Назарий, внимательно слушавший рассказ Савелия, задумчиво и печально произнес:
— Бедная наша отчизна! Чужие и свои враги, и гнев Господень подавляют тебя.
— Какие же это враги, боярин? — спросил его Савелий. — Кажись, теперь все князья живут в ладу, как дети одной матки, дружно, согласно. Наш же московский, как старший брат, властию своею покрывает других. О прежнем времечке страшно подумать. Вот недавно сломил он, наш батюшка, разбойников.

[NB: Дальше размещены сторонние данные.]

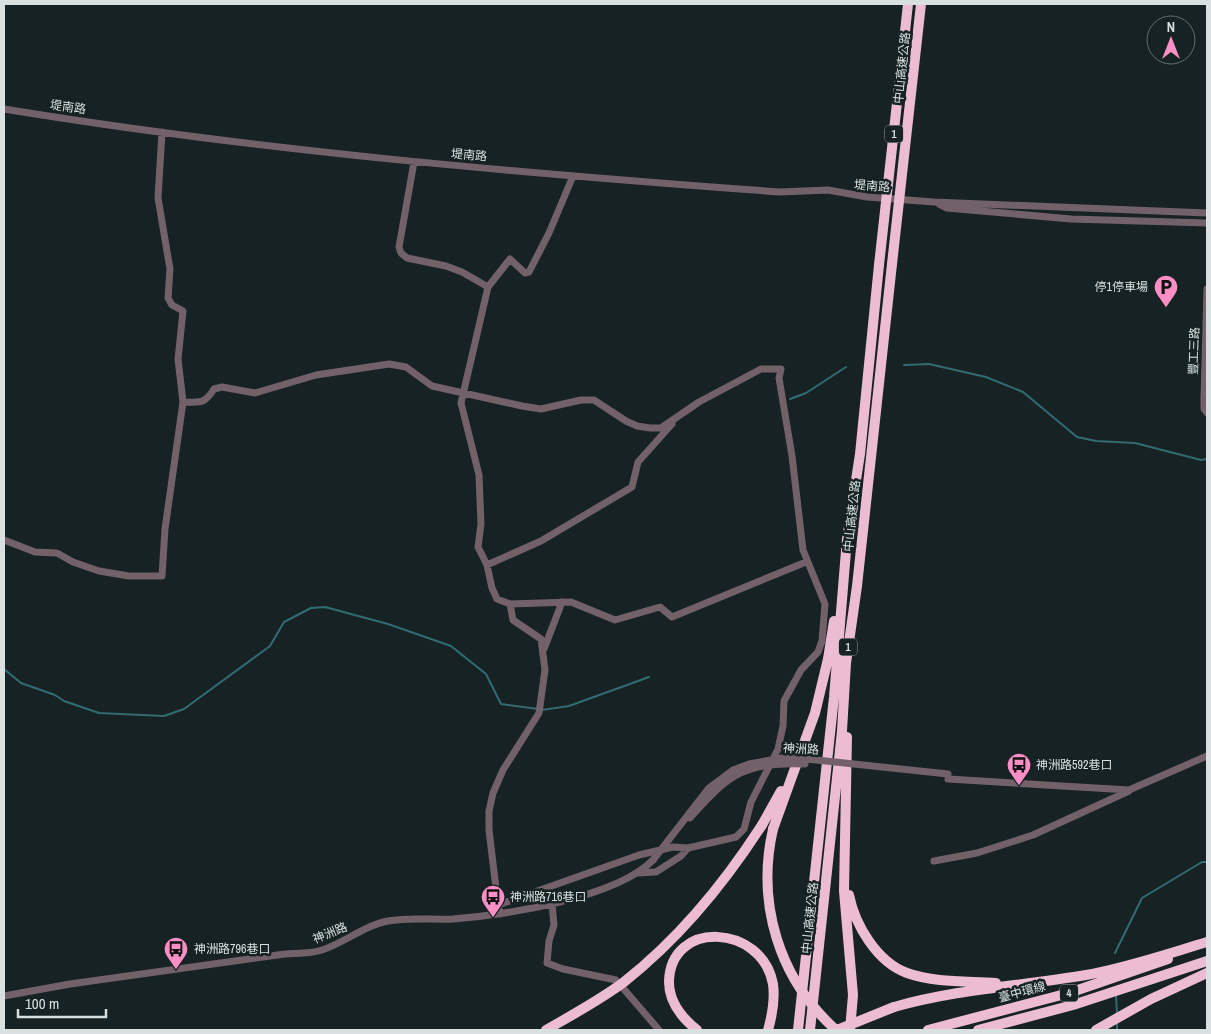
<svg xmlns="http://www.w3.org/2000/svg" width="1211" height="1034" viewBox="0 0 1211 1034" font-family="'Archivo Narrow','Noto Sans TC',sans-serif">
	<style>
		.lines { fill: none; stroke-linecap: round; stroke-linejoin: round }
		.stream { stroke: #326c72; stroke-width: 2 }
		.minor { stroke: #736169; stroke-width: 7 }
		.highway { stroke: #ebbcd2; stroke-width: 10 }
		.minor-bridge { stroke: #736169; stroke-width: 7 }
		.highway-bridge { stroke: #ebbcd2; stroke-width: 10 }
		.labels { text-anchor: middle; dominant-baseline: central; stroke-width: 5; stroke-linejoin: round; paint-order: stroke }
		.shield { fill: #162223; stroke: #9ea7a7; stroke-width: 1 }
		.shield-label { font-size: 11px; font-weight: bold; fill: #d8e0e0 }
		.street-label { font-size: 12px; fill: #d8e0e0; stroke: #162223 }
		.poi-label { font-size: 12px; fill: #d8e0e0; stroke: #162223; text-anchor: start }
	</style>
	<rect width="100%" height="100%" fill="#162223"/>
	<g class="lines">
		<!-- stream -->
		<path class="stream" d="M904 365 929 364 986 377 1023 392 1077 437 1096 441 1135 443 1201 460 1207 459
			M790 399 806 393 846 367
			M4 669 21 683 55 695 64 701 99 713 164 716 184 709 270 646 284 622 311 608 325 607 388 624 451 646 486 674 501 704 538 709
			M542 710 569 706 649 677
			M1115 953 1142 898 1202 862H1207
			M1116 994 1117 1014
			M1117 1022V1030"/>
		<!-- minor -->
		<path class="minor" d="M4 109C261 151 520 173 780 192L828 190 867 197 934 202 1207 213
			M414 162 399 247 401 253 407 258 446 266 462 272 488 287
			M573 176 549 233 529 272 525 273 510 259 488 287 461 403 479 475 481 524 478 547 487 565 492 588 497 599 510 604 571 602 615 620 660 607 672 617 806 562
			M939 204 947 208 1071 219 1207 223
			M1207 289 1204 398V409L1207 413
			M183 402C200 402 204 405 214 389L222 387 255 393 316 375 389 364 406 367 432 386 522 406 541 409 581 400H594L626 421 637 426 650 428H661L699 402 761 369H781L779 378 792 456 803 550 825 604 822 641 818 652 801 670 784 701 783 726 778 749 751 802 744 829 736 837 688 848 673 847 639 855 498 905 500 914
			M4 540 35 552 57 553 73 562 99 571 129 576H162L165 529 183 402 178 359 183 311 172 305 168 298 170 269 158 198 162 132
			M487 565 541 541 632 487 638 462 672 424
			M544 649 562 602
			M948 779 1129 790 1207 756
			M934 861 977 853 1033 835 1129 791
			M638 873 656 872 681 856 688 848
			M552 904 554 925 549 941 547 963 563 969 616 980 659 1030
			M498 905 489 830V811L493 793 503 770 539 713 545 670 541 639 513 620 510 604
			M4 996 70 984 285 954C297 953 310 954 322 950 344 943 365 925 388 921 409 917 432 920 453 919 505 915 616 898 653 860"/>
		<!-- highway -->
		<path class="highway" d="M847 737 844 891 853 995 850 1030
			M762 825 781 791
			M773 829 815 713 828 659 834 621
			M849 895C855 925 877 962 907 973 935 983 967 981 996 983
			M894 1007C957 989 1021 986 1086 975 1126 968 1167 954 1207 942
			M697 1030C682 1018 669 1003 669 982 670 919 762 924 773 984 775 999 772 1016 768 1030
			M798 1030 834 697 847 539 860 454 879 265
			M810 1030 842 731 846 663 857 586 892 264
			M928 1030 1069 993 1168 959
			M978 1030 1073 1005 1207 961
			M1096 1030 1151 999 1207 973"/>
		<!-- minor-bridge -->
		<path class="minor-bridge" d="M690 818C729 774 744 762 805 764
			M653 860 709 788 733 770 749 764 782 758 807 759 948 774"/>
		<!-- highway-bridge -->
		<path class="highway-bridge" d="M892 264 921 4
			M879 265 908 4
			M773 829C756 904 779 979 836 1030
			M546 1030C572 1015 600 1000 624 982 680 938 724 884 762 825
			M837 1030 894 1007"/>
	</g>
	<!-- icons -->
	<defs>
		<symbol id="parking-pin" viewBox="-11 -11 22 30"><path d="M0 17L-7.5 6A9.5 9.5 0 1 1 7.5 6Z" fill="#fa8fc6" stroke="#162223"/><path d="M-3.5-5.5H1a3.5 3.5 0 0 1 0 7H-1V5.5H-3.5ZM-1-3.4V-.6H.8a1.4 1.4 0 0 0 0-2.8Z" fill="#111"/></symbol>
		<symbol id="bus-pin" viewBox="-11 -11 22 30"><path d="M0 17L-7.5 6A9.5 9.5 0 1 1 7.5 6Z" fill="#fa8fc6" stroke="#162223"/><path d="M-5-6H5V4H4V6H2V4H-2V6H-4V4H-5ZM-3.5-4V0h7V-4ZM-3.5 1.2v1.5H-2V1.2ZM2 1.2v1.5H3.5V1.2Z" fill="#111"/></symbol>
	</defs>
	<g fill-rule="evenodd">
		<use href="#parking-pin" x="1152" y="273" width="28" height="38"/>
		<use href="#bus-pin" x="1005" y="751" width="28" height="38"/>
		<use href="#bus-pin" x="479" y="883" width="28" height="38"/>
		<use href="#bus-pin" x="162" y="935" width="28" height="38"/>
	</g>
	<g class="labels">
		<!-- shield labels -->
		<g class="shield">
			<rect x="885" y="125.5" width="18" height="17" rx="4"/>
			<rect x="839" y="638.5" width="18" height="17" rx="4"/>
			<rect x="1060" y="984.5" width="18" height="17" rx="4"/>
		</g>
		<g class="shield-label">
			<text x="894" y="134">1</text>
			<text x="848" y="647">1</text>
			<text x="1069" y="993">4</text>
		</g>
		<!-- street labels -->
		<g class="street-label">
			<text transform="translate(902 68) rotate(-84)">中山高速公路</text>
			<text transform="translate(68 107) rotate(8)">堤南路</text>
			<text transform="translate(469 155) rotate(5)">堤南路</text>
			<text transform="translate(872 186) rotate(5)">堤南路</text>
			<text transform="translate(1194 351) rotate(-88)">豐工三路</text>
			<text transform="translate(852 516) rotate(-84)">中山高速公路</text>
			<text transform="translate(801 749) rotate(3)">神洲路</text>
			<text transform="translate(810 918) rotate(-84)">中山高速公路</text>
			<text transform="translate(330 933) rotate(-22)">神洲路</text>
			<text transform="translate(1022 992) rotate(-15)">臺中環線</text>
		</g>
		<!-- poi labels -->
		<g class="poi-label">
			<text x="1148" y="287" text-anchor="end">停1停車場</text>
			<text x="1036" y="765">神洲路592巷口</text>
			<text x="510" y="897">神洲路716巷口</text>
			<text x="194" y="949">神洲路796巷口</text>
		</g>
	</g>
	<!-- border -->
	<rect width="1211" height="1034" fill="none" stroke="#d8e0e0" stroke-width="10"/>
	<!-- north arrow -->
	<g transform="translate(1171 40)"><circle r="24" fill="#162223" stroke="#646e6f"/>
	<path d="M0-4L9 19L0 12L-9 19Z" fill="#fa8fc6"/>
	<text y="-8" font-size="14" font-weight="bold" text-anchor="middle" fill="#d8e0e0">N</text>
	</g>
	<!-- scale -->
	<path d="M18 1009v8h88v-8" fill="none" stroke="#d8e0e0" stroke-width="2.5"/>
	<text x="25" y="1009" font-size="15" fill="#d8e0e0" stroke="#162223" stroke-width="4" paint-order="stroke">100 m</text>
</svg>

Захарий быстро смекнул, о чем хочет заговорить Савелий, и, заметя, что в глазах Назария блеснул луч гнева, поспешно перебил старика:
— Ну, Тихоныч, что же дальше-то было?
— Да что? Грянул гром и хватились за ум, — начали все креститься: кто вносил богатые вклады в храмы Божии, кто строил их, кто, не в суд будь сказано, протоптал колени и отмахал всю голову, молившись, а с ближних своих сдирали вчетверо за хлеб насущный, несмотря на то, что у самих были полные закрома всякой всячины, а другим и куснуть было нечего; иные же, зазорно и вымолвить, нанимали за себя молельщиков… Всяк, кто не хотел трудиться да работать, делался их попом… Их ублажали всячески, а они, прости Господи, вместо утешения да моления за православных, только соблазняли народ и бесчинствовали до того, что добрый владыко, наш пастырь и святитель Феодосий, не будучи в состоянии терпеть далее таких беззаконий, сложил с себя сан митрополичий и заключился в Чудовом монастыре. Там, сказывали, ухаживал он все за каким-то прокаженным, омывал его раны, молился за нас грешных и творил многие богоугодные дела до конца своей жизни.